• _WHAT TO DO_: Count how many lines of the records below contain the string "left", treating uppercase and lowercase as different, and reply with only that number.

[Counting comprehension records]
○ ○ ○

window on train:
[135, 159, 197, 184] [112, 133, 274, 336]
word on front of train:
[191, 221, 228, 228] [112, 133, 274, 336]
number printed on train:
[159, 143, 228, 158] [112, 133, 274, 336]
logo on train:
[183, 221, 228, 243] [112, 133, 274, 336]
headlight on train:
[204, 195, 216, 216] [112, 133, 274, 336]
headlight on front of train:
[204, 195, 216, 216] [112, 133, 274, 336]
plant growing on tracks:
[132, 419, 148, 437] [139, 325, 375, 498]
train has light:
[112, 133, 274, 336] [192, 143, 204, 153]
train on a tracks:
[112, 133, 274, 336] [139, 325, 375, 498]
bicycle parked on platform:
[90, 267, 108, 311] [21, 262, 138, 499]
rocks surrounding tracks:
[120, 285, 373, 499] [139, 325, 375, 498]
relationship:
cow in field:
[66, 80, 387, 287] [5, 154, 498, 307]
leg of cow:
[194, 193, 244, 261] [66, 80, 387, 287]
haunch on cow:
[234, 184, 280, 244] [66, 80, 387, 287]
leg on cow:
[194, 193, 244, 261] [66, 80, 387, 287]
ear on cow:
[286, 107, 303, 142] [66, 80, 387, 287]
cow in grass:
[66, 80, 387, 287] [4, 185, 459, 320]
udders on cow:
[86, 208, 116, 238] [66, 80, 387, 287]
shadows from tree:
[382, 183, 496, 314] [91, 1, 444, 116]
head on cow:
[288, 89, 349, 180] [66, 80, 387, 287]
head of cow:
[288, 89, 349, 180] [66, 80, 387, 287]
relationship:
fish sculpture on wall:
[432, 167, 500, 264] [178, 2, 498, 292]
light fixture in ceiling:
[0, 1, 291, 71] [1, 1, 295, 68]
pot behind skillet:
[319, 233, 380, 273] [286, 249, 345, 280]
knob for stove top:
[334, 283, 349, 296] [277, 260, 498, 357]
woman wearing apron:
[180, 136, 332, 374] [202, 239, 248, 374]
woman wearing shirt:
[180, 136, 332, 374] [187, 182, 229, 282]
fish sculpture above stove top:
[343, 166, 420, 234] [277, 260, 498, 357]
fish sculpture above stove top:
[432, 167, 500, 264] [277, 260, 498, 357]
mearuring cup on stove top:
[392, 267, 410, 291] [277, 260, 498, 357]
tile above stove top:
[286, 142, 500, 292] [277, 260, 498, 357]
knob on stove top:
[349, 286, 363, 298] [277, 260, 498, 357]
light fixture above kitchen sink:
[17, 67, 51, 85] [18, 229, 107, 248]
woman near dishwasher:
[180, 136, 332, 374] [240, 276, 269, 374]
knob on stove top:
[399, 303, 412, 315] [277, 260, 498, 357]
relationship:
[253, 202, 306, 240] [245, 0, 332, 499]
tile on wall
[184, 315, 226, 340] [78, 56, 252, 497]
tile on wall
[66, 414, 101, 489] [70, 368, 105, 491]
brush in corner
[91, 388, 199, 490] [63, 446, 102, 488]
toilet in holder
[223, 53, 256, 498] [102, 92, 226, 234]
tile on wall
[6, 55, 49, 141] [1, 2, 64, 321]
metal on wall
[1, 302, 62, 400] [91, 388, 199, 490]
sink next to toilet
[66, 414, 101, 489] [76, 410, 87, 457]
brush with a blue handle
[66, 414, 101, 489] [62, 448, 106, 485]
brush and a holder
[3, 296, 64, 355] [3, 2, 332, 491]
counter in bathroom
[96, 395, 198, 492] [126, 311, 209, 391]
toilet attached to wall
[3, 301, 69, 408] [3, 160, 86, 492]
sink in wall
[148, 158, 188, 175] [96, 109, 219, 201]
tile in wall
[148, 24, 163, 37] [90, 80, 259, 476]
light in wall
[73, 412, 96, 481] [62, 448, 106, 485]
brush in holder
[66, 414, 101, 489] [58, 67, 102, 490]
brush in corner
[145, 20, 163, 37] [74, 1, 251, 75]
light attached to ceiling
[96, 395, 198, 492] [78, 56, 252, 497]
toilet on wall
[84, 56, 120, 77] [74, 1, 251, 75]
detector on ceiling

○ ○ ○

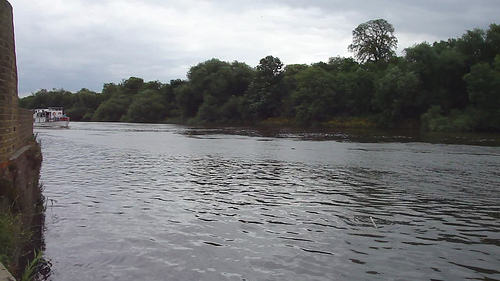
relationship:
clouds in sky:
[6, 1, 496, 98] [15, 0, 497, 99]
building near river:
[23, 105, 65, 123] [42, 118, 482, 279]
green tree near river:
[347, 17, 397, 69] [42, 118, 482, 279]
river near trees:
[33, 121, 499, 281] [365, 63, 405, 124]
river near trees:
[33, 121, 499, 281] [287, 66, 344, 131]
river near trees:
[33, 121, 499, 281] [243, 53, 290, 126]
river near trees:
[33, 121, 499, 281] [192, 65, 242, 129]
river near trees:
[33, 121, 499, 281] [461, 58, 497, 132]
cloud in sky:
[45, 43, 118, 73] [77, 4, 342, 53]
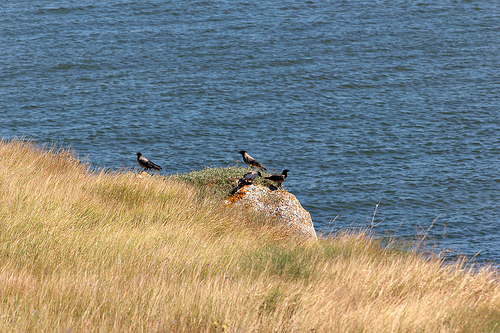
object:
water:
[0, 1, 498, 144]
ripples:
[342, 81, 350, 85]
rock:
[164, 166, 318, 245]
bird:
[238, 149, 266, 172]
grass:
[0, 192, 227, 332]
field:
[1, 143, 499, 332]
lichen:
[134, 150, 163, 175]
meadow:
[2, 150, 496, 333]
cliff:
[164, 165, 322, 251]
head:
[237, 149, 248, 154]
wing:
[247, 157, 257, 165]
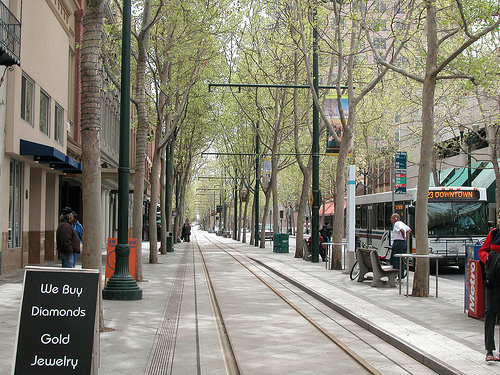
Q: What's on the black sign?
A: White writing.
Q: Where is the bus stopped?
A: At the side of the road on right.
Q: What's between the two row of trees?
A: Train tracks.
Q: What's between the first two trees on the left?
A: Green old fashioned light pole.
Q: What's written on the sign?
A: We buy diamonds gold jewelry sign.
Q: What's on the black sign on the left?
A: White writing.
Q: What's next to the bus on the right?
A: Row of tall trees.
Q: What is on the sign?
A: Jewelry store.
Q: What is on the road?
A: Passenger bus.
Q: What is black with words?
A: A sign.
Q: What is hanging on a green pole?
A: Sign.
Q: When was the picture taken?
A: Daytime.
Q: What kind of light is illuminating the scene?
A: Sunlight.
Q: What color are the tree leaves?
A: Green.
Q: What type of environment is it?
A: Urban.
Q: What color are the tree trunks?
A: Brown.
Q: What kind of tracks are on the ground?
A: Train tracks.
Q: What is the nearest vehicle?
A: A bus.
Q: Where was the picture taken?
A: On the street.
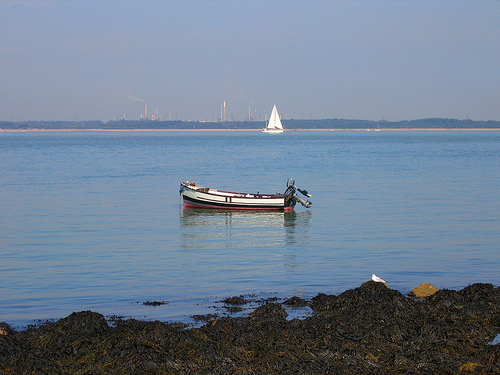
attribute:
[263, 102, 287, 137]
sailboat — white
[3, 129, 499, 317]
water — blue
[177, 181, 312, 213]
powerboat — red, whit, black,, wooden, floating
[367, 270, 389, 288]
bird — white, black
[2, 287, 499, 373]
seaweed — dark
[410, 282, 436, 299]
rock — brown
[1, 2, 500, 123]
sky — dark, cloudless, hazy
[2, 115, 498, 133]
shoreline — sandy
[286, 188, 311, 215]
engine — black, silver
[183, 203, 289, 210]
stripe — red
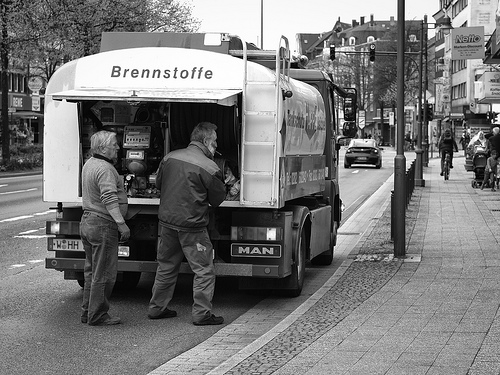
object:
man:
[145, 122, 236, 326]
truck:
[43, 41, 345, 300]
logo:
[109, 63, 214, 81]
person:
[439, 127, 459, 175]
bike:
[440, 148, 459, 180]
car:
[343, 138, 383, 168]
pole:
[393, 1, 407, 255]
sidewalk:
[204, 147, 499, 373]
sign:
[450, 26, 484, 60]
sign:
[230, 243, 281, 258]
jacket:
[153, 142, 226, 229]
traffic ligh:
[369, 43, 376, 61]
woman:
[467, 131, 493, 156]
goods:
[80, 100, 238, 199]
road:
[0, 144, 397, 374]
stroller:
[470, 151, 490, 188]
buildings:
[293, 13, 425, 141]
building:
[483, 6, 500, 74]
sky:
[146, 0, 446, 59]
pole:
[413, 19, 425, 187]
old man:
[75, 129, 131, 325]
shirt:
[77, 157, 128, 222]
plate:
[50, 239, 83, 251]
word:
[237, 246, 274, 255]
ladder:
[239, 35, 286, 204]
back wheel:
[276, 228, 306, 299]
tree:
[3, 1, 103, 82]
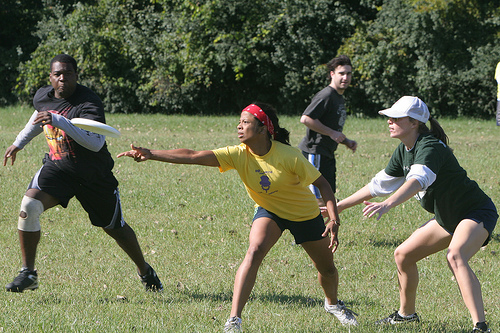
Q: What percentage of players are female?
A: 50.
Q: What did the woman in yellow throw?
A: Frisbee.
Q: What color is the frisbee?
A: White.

○ ○ ○

• _REPLY_: 2